WRITTEN BY Stephanie Hunt


(Left) Charleston Mayor John Tecklenburg and City Council dealt with pandemic-related budget setbacks and a city roiled by racial unrest this summer; (Right) City Councilman Robert Mitchell, pictured at the city’s renovated Martin Luther King Jr. pool, one of many ongoing construction and development projects in his district that kept him busy during the pandemic.

Mayor John Tecklenburg was barely three months into his second term when the pandemic hit. As he reflects on an unprecedented year, one in which the city had already embarked on updating its Comprehensive Plan and major flooding-related infrastructure projects, the mayor is encouraged to find the city of Charleston “in a good spot, compared to other jurisdictions that have not fared as well,” says Tecklenburg, who first issued stay-at-home orders on March 24. He believes his more proactive approach to mask mandates and following CDC guidelines has been “validated,” yet recovery remains contingent on “sticking with” precautions a bit longer to keep infection numbers down. “Even though vaccines are here and the clearing’s ahead, we are not out of the woods,” Tecklenburg cautions.

COVID dealt a $40 million loss to the city’s 2020 budget, with a projected $25 million loss for 2021, which has required the mayor and city council to “operate lean and mean,” he says. The “incredible budget balancing act” has entailed borrowing against cash reserves, cost cutting, hiring freezes, and deferring some projects to avoid having to lay off any municipal workforce. “You could argue the pandemic has revealed we are too reliant on hospitality taxes, but the city had already been diversifying our income streams, and has dealt with having our knees cut out from under us on the tourism side,” Tecklenburg says. “We expect our economy to recover nicely, and I believe we’ll be better for it in the long run.”

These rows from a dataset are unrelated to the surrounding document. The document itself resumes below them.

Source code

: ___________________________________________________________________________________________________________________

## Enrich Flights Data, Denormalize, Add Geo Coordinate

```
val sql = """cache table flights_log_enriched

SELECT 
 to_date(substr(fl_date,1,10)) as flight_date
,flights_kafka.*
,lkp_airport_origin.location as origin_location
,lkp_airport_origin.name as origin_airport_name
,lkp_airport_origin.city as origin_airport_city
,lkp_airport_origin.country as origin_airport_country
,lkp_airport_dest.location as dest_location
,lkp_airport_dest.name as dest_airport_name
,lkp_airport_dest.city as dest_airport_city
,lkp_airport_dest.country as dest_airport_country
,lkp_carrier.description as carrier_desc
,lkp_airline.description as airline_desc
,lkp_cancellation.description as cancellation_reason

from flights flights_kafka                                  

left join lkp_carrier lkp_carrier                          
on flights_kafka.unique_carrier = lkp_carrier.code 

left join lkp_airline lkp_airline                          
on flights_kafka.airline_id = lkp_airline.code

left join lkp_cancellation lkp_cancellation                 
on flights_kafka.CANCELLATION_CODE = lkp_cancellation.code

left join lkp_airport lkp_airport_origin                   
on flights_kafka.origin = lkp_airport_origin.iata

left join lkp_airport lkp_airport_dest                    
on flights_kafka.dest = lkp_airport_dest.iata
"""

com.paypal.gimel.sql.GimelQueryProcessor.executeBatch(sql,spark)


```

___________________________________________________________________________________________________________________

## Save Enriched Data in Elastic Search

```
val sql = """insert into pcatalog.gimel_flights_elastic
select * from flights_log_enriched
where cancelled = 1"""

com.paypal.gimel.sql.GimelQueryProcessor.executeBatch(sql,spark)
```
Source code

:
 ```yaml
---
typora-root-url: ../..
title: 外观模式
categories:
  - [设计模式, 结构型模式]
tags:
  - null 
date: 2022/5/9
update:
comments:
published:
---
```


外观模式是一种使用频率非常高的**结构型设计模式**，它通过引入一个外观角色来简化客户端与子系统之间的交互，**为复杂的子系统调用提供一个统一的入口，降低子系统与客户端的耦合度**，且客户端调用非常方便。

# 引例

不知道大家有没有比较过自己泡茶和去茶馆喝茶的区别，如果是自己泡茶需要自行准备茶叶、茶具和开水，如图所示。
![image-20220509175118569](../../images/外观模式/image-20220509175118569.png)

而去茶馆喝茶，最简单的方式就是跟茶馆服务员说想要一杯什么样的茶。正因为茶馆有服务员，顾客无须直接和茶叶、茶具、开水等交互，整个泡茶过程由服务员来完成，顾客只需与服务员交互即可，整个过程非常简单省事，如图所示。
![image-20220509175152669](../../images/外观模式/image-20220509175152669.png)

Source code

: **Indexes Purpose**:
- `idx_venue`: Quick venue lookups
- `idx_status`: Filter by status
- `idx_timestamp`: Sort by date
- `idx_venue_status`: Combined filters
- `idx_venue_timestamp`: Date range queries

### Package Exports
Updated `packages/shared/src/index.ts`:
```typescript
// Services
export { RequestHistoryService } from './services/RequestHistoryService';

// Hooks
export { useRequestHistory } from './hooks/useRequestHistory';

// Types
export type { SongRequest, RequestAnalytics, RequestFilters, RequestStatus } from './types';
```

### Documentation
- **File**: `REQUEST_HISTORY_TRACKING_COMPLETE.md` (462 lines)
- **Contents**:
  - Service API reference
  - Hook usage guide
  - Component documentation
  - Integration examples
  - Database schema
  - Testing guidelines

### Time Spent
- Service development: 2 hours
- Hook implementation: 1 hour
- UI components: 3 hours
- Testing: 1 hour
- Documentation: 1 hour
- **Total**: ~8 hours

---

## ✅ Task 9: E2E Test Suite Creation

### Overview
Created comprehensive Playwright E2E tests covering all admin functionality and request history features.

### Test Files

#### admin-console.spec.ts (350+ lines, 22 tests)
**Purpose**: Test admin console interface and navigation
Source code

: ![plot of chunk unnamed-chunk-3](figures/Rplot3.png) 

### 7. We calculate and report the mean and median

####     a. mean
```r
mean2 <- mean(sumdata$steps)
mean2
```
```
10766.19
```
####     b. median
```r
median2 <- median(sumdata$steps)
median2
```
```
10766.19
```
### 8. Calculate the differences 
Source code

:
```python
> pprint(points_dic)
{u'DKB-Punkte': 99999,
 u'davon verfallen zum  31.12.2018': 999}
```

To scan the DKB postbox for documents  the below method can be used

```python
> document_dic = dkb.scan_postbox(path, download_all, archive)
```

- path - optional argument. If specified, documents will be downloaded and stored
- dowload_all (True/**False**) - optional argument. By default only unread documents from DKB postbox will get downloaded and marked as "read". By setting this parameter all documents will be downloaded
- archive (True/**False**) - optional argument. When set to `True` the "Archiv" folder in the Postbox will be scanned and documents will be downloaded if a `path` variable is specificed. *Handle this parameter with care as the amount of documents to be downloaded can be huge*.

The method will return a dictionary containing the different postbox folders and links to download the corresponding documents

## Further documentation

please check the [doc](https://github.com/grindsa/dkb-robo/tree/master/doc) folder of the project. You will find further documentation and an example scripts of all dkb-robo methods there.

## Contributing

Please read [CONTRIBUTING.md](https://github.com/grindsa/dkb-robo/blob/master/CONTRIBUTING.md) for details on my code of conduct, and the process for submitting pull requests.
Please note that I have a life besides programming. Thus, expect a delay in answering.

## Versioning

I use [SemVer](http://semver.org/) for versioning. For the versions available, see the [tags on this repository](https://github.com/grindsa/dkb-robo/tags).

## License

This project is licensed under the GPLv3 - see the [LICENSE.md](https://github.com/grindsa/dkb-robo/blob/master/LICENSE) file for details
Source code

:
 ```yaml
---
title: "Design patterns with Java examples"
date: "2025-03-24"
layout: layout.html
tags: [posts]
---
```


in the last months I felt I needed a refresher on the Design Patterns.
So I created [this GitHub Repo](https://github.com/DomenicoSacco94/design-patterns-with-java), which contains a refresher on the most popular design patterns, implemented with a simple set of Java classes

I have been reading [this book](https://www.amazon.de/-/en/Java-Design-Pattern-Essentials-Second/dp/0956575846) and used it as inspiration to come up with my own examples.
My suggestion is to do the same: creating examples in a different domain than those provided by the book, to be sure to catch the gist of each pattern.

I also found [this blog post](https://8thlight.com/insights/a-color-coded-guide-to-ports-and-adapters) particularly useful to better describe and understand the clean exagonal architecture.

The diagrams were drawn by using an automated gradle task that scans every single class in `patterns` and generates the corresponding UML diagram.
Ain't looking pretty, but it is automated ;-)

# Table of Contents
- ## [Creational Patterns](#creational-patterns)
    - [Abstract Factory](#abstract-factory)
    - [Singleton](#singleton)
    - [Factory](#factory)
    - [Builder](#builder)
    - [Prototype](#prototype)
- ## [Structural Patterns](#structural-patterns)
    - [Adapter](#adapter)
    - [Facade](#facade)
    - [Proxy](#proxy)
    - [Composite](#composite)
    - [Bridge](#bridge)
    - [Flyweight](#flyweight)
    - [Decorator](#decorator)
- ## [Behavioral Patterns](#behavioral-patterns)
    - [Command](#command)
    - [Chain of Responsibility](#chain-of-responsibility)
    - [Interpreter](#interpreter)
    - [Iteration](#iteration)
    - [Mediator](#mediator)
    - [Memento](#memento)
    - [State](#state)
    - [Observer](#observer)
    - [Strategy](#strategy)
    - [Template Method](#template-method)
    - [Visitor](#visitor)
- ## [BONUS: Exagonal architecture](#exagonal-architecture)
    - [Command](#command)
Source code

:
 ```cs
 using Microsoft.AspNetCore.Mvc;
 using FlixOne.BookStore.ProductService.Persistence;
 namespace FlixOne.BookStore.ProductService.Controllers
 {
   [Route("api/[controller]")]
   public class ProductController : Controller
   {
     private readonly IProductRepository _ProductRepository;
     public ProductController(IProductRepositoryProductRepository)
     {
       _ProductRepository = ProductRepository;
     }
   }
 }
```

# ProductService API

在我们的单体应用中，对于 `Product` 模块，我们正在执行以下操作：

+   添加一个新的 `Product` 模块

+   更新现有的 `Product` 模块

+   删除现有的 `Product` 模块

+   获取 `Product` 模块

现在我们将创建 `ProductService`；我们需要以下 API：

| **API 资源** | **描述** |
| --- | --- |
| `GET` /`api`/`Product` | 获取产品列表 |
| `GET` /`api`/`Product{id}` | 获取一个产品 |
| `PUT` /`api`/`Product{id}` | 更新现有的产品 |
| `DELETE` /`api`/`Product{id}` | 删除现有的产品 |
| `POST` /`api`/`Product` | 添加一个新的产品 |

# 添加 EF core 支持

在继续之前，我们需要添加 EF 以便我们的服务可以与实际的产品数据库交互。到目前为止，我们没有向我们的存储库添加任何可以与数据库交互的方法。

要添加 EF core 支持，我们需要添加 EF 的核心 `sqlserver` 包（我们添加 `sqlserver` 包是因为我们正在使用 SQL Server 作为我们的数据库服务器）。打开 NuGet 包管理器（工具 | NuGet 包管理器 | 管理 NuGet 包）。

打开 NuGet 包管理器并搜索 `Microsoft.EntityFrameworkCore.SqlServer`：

For City Councilman Robert Mitchell, who represents District 4, the pandemic has proved the biggest challenge of his 23-year tenure on council. He not only represents King Street’s entertainment district north of Calhoun Street, where businesses have been hit hard, but also the Midtown and Neck areas, where new development and construction has continued at a breakneck pace. Meanwhile, he’s constantly educating citizens and constituents about the need to wear masks and social distance, and hopes the council’s move to issue more citations will get people’s attention. “Day-by-day we’re figuring out what we need to add to our toolbox to keep moving forward,” Mitchell says.

“Twenty years from now, I think we will look back and see this past year as a turning point,” says Mayor Tecklenburg, “and that Charleston will be a more just and healthy place as a result.” —John Tecklenburg, Charleston Mayor

He and the mayor agree that COVID’s disproportionate impact on Black communities and people of color underscores and accentuates several of the city’s ongoing initiatives, including livability projects that encourage health and wellness, such as the Lowline, and creating more affordable housing. “We’ve been moving forward with building affordable housing units during the pandemic, but that money was already set aside. We absolutely need to do more, and can, if we find funding resources,” says Mitchell.

This summer’s protests were another inflection point, suggests the mayor, pointing to the city’s commitment to address equity, inclusion, and racial reconciliation. “After the Mother Emanuel tragedy, we were already on the path of racial healing and reconciliation, beginning with City Council’s apology for slavery, but the pandemic and the protests have pushed those efforts into a higher gear,” he says. The city has hired its first racial reconciliation manager and expects preliminary reports soon from the Special Commission on Equity, Inclusion, and Racial Reconciliation, which is charged with creating measurable outcomes and greater accountability and coordinating community-wide efforts to achieve racial equity and eliminating institutionalized racism in the city.